Une Réponse to “Lycéens : échauffourées lors de la mobilisation pour Rémi Fraisse à Saint-Denis – 10 novembre 2014”

  1. « Communiqué du Mouvement Inter Luttes Indépendant. N’hésitez pas à la le partager !

    Droit de réponse à un article mensonger, après des violences commises par le service d’ordre de SOS Racisme et des « parents d’élèves » au lycée Montaigne.

    Suite à l ‘article des Inrocks, du jeudi 13/11 et aux événements de la journée, nous souhaitons réagir.
    Tout d’abord, par rapport au service d’ordre.

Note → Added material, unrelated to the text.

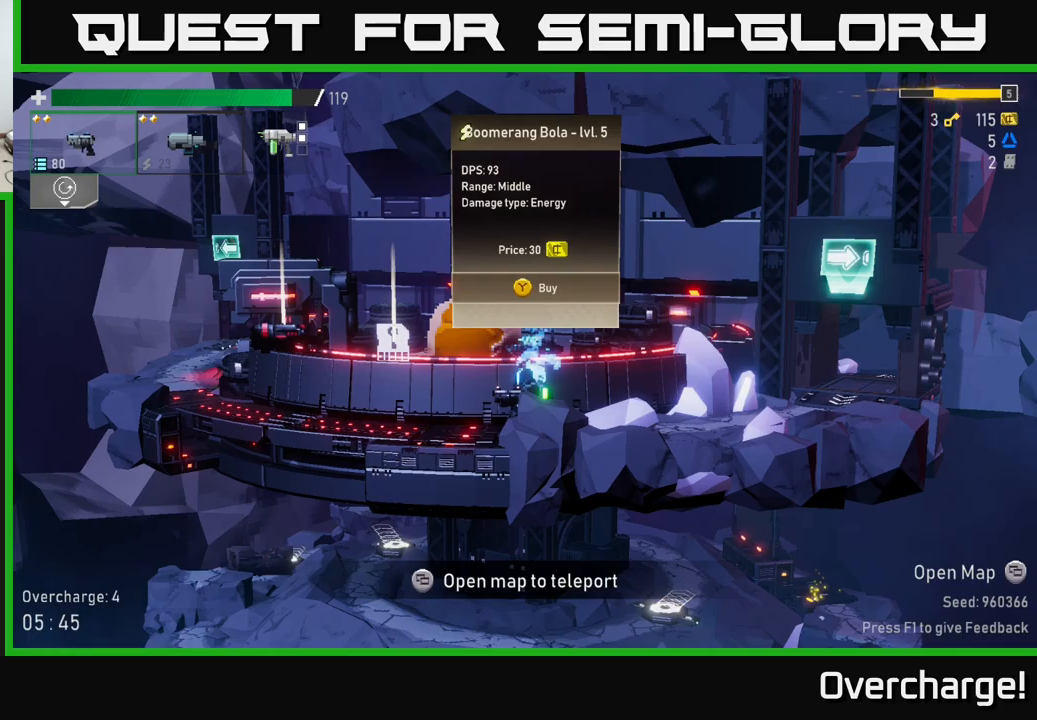
{"buttons": [], "left_stick": "center", "events": []}
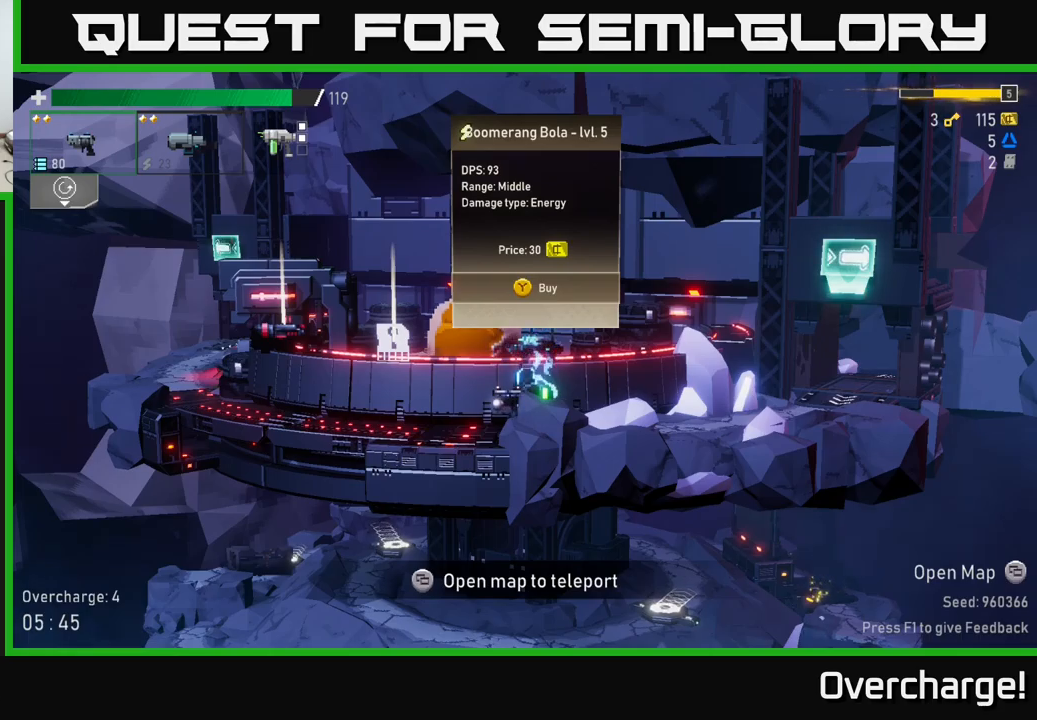
{"buttons": [], "left_stick": "center", "events": []}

Il est important de rappeler le contexte : l’AG constituée de lycéens avait voté un trajet Nation République, alors que la FIDL voulait absolument défiler de Nation à Place d’Italie.

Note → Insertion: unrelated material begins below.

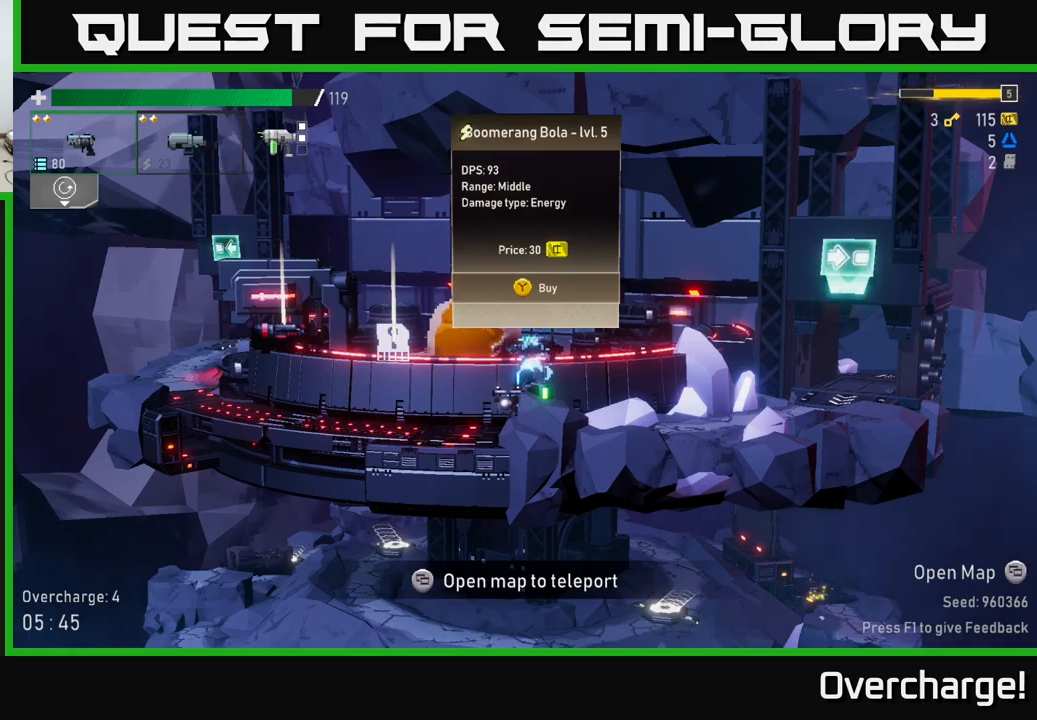
{"buttons": [], "left_stick": "center", "events": []}
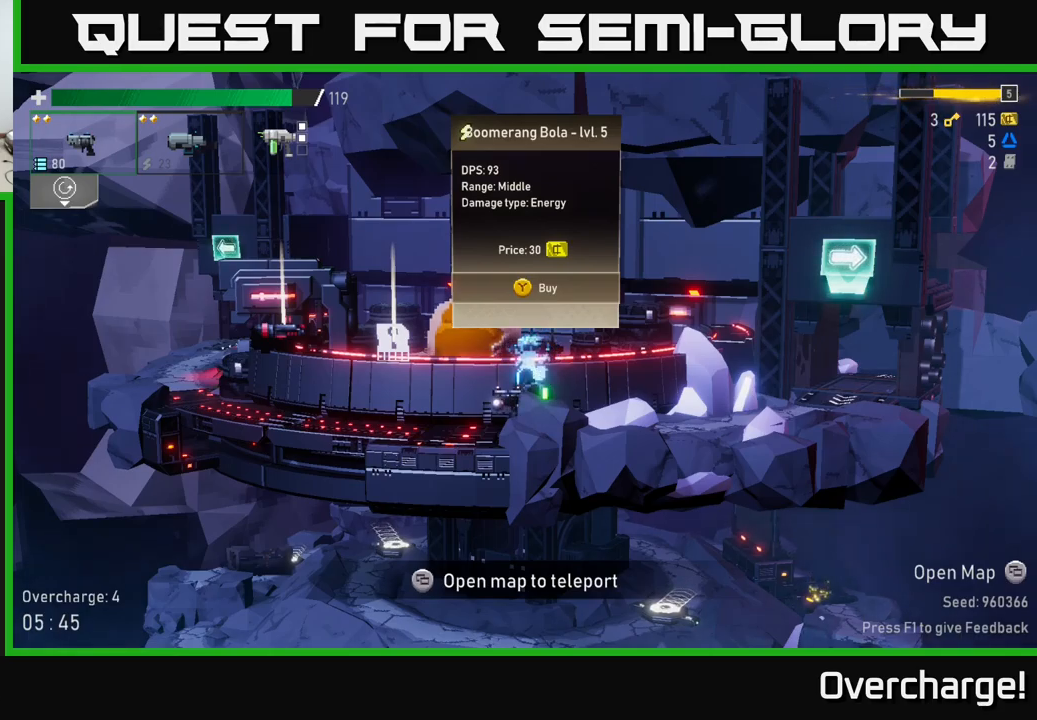
{"buttons": [], "left_stick": "right", "events": [[300, "left_stick", "right"]]}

    En arrivant à une manif lycéenne gérée par une AG constituée de lycéens, quelle ne fut pas notre surprise quand nous avons vu une équipe de 25 gros bras au physique de videurs de boite de nuit, avec un brassard orange se présentant comme le « service d’ordre de SOS Racisme .» Sachant que SOS Racisme ne fait pas partie des organisations organisant la manifestation du 13 novembre, LEGITIMEMENT il faut s’interroger sur la raison de leur présence à la manifestation.

    Il s’avère qu’ils venaient aider la FIDL à imposer son parcours et sa vision de la manif à tous les lycéens présents, un procédé vraiment pas très démocratique. Avec leur équipe de gros bras, ils encadraient donc la manif, en agitant encore et toujours le spectre du casseur.

    Ensuite, et c’est là que commence le mensonge de l’article des Inrocks, oui, des gens ont lancé des pétards sur le Service d’Ordre imposé, et d’autres ont scandé « cassez-vous ! » Mais ces slogans comme d’autres (« flics, S-O, on en veut pas »…) étaient adressés au Service d’Ordre et à lui seul. Et non, le jeune au mégaphone n’a pas incité à « s’en prendre aux policiers », mais simplement à se rendre à République comme l’Assemblée Générale l’avait décidé. C’est à ce moment que nous avons bifurqué du trajet prévu.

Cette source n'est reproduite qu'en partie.